* _REQUISITOS DA TAREFA_
Reproduza, sem qualquer alteração, o trecho do texto sobre a assembleia do SINTRAJURN que se inicia nas palavras que contêm "A primeira assembleia" e se encerra logo após "vetos forem derrubados.".

* _TEXTO FORNECIDO_
Por Janilson Sales de Carvalho – Coordenador Geral do SINTRAJURN

A primeira assembleia híbrida realizada pelo SINTRAJURN em 01/08/2026 teve como principal decisão a paralisação das atividades no dia 13/08/2026 para pressionar o envio da Reestruturação das carreiras do PJU pelo STF para o Congresso Nacional. Trata-se realmente de um momento histórico no sindicalismo do RN. A assembleia rompeu as fronteiras permitindo que filiados de diversos lugares pudessem participar ativamente. Houve a participação telepresencial do coordenador da FENAJUFE, Fabio Saboia, que esclareceu a situação atual sobre a derrubada dos vetos e da reestruturação. A fala de Saboia demonstrou que a realidade desses dois temas está difícil, principalmente, por se tratar de um ano eleitoral com os congressistas buscando a reeleição em seus estados. Saboia também informou que o presidente do STF, ministro Edson Fachin, só encaminhará a Reestruração se os vetos forem derrubados.

A fala de Saboia foi seguida por um debate baseado nas questões enviadas pelos filiados. A decisão sobre a paralisação foi fruto de uma análise profunda desse diálogo. Estamos no olho do furacão gerado pela queda de braço provocada pelos três poderes. Somos os únicos servidores cujas demandas salariais passam pelas três peneiras dos poderes. Sempre foi assim. Nenhum reajuste salarial saiu por simpatia de nenhum deles. Diversos planos foram aprovados a ferro e fogo por paralisações e longas greves. A reestruturação está há três anos aguardando uma decisão do STF e isso revela que se não houver mobilização nada acontecerá. O nosso futuro depende da nossa luta.

* _DADOS FORNECIDOS_

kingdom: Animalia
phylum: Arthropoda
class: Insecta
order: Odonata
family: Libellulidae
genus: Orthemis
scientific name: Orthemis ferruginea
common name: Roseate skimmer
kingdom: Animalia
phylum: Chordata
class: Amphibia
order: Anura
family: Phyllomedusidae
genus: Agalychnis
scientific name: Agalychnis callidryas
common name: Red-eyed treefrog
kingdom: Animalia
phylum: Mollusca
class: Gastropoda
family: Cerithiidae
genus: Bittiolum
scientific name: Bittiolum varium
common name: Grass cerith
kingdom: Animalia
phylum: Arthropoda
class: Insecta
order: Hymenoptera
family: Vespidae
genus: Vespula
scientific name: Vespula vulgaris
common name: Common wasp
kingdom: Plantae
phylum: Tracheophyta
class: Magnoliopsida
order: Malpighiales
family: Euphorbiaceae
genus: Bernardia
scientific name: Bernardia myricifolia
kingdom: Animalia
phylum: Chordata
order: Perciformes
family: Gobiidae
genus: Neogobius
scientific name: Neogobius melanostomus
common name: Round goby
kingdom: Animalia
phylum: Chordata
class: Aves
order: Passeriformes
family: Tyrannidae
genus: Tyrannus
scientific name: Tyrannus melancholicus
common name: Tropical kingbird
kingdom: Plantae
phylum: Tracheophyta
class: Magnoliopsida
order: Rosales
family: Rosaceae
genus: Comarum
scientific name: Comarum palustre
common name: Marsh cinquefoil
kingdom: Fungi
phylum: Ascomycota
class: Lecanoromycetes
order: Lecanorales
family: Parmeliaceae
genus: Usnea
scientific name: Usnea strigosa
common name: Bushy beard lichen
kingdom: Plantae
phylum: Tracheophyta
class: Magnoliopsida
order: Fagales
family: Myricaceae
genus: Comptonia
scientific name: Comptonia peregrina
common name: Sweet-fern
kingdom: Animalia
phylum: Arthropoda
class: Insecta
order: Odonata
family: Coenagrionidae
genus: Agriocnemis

* _RESULTADO DO EXERCÍCIO_
A primeira assembleia híbrida realizada pelo SINTRAJURN em 01/08/2026 teve como principal decisão a paralisação das atividades no dia 13/08/2026 para pressionar o envio da Reestruturação das carreiras do PJU pelo STF para o Congresso Nacional. Trata-se realmente de um momento histórico no sindicalismo do RN. A assembleia rompeu as fronteiras permitindo que filiados de diversos lugares pudessem participar ativamente. Houve a participação telepresencial do coordenador da FENAJUFE, Fabio Saboia, que esclareceu a situação atual sobre a derrubada dos vetos e da reestruturação. A fala de Saboia demonstrou que a realidade desses dois temas está difícil, principalmente, por se tratar de um ano eleitoral com os congressistas buscando a reeleição em seus estados. Saboia também informou que o presidente do STF, ministro Edson Fachin, só encaminhará a Reestruração se os vetos forem derrubados.